What you have to do — Print the lines below word for word, leaving out the pictures.

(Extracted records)
## begin

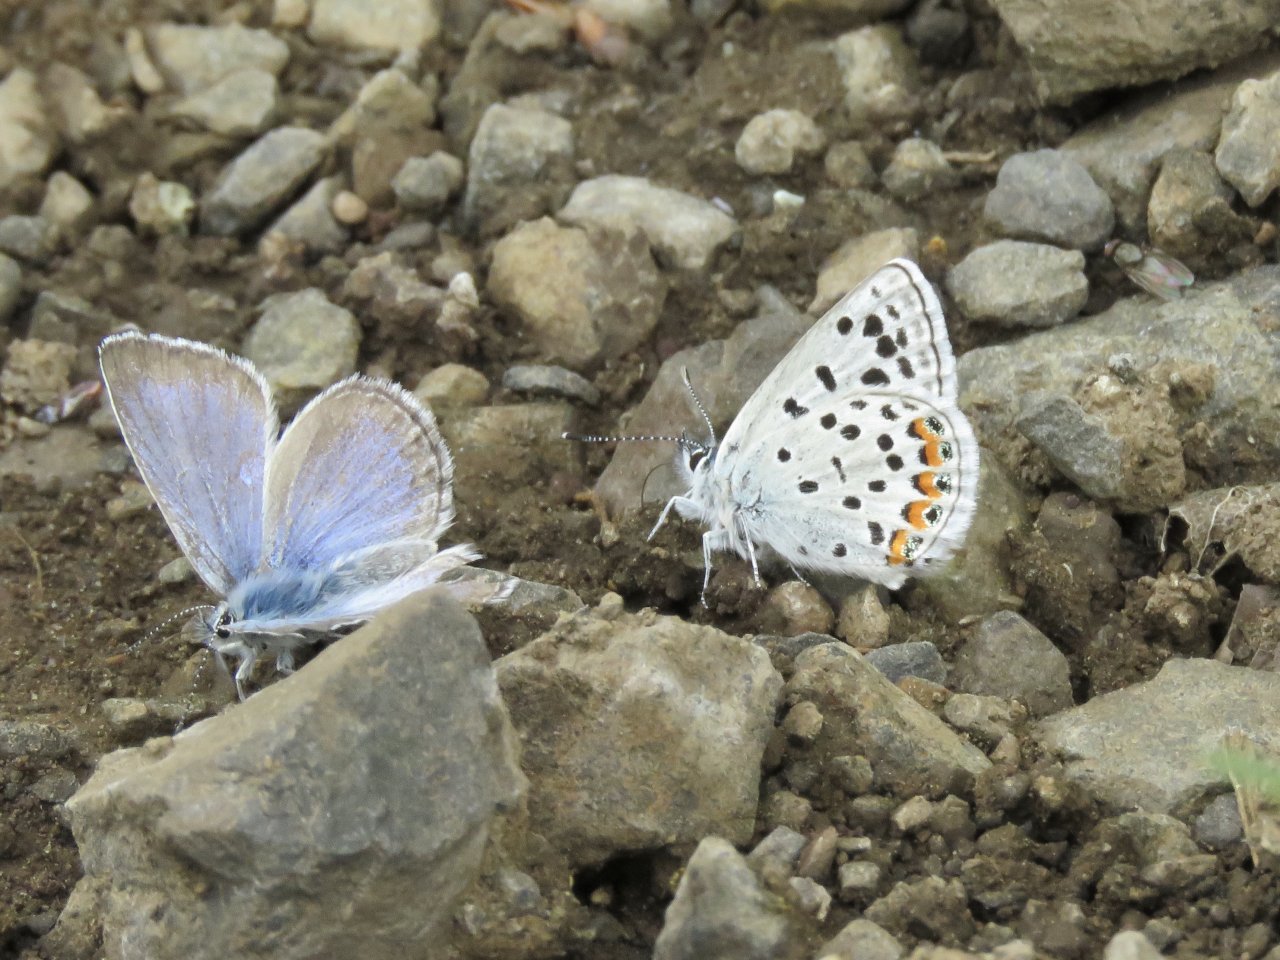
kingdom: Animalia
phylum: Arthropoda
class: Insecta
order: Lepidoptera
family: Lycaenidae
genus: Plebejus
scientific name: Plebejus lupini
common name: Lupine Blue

## end

Finished answer —
kingdom: Animalia
phylum: Arthropoda
class: Insecta
order: Lepidoptera
family: Lycaenidae
genus: Plebejus
scientific name: Plebejus lupini
common name: Lupine Blue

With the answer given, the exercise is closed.